Fascinating topic
I'm a bit late to join in. But hopefully better late than never.
Long ago I had verified that values 0x80-0xFE are all available to FOR /F on my machine, which happens to use code page 437. But I only confirmed individual characters, one at a time. I did not bother to look at the sequencing, or investigate the effect of changing the code page.
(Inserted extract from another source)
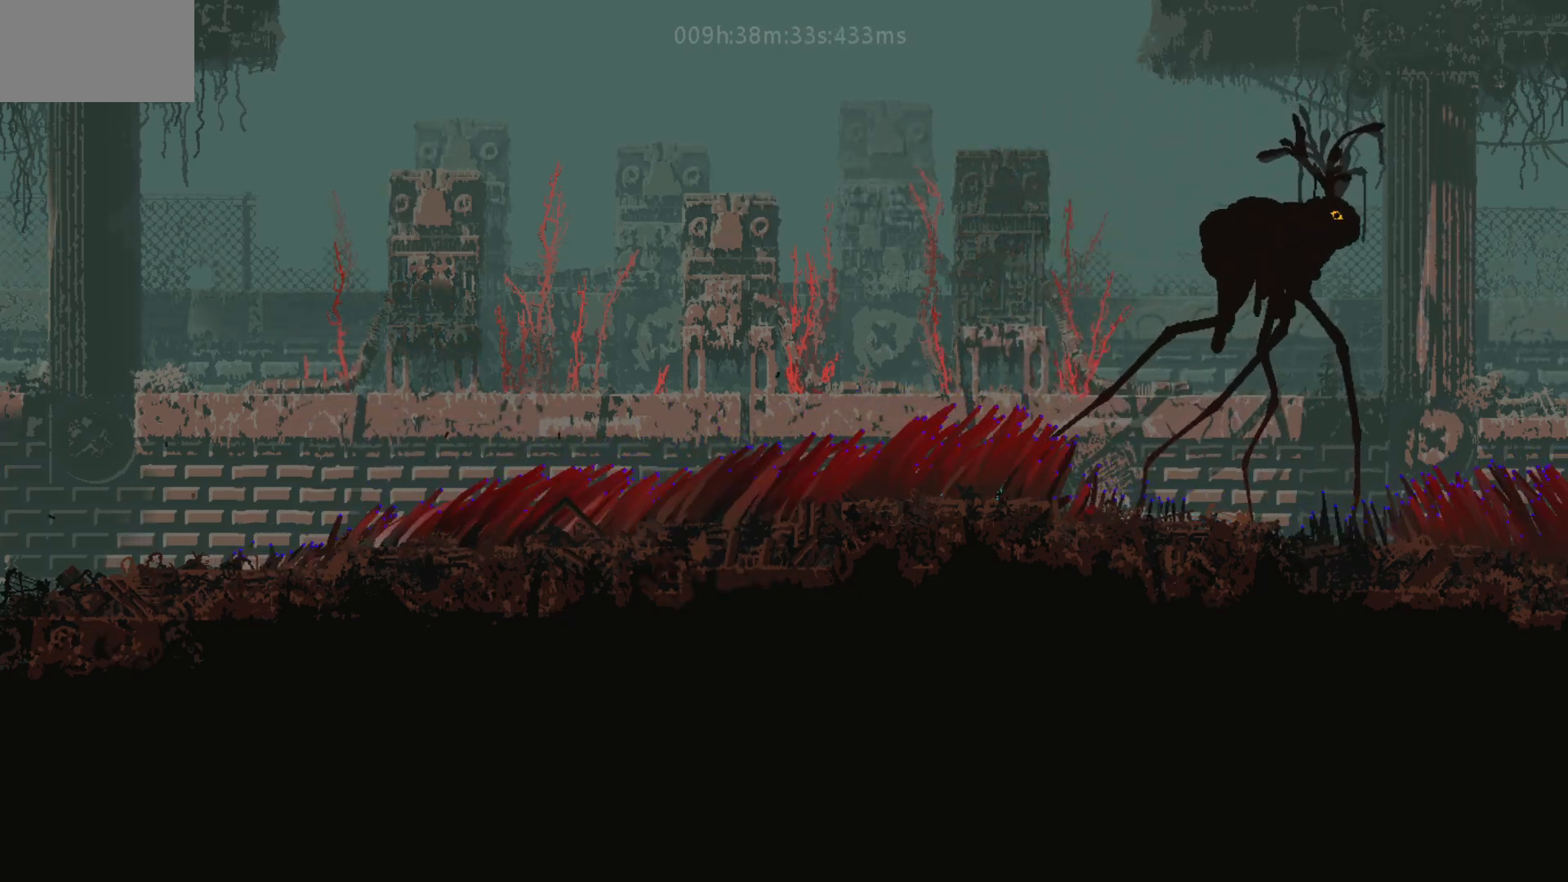
{"keys": [], "mouse_move": "still", "events": [[50, "left", "up"], [200, "left", "down"], [367, "left", "up"]]}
Here is a summary of my understanding of the discussion so far - nothing new here
Based on my understanding of what has been written, plus some experimentation on my own, it looks like Windows interprets characters based on the active code page, and stores the value internally as the UTF-16? or UTF-32? code point. When parsing FOR tokens, the tokens are stored in a (presumably 0 based) array, and the base character establishes the UTF-?? code point offset. The offset is subtracted from each FOR /F character to determine the corresponding index into the array of tokens.
Most code pages used on this forum interpret 0x00-0x7F as ASCII, and the UTF-?? code points are the same. So all characters in the range 0x01-0x7F are available to FOR /F (except for 0x0D because that can only be accessed via delayed expansion, which does no good for FOR /F).
But the mapping of high-order byte characters varies tremendously. Although nearly all those characters can be used individually, there are often gaps in the mapping, which limits their effectiveness.
Aacini developed a utility to discover contiguous ranges of high-order byte characters. However, it is a bit slow and tedious to use, and it does not show the relationship of threads to each other. But it was a critical contribution that helped lead to the theory as it stands now.
aGerman and penpen developed a fast utility to convert a given code page into a list of byte codes with corresponding UTF-16 code point, sorted by the UTF-16. This could be very useful in establishing contiguous ranges, assuming the theory is correct. But the results still need to be verified against actual FOR /F behavior. I find the final line that lists the characters in code point order to be a bit useless because it is impossible to see where there are gaps.
Here begins my contribution
First off, here is my computer info:
Code: Select all
--------------------------------------------------------------------------------
Windows version : Microsoft Windows [Version 10.0.14393]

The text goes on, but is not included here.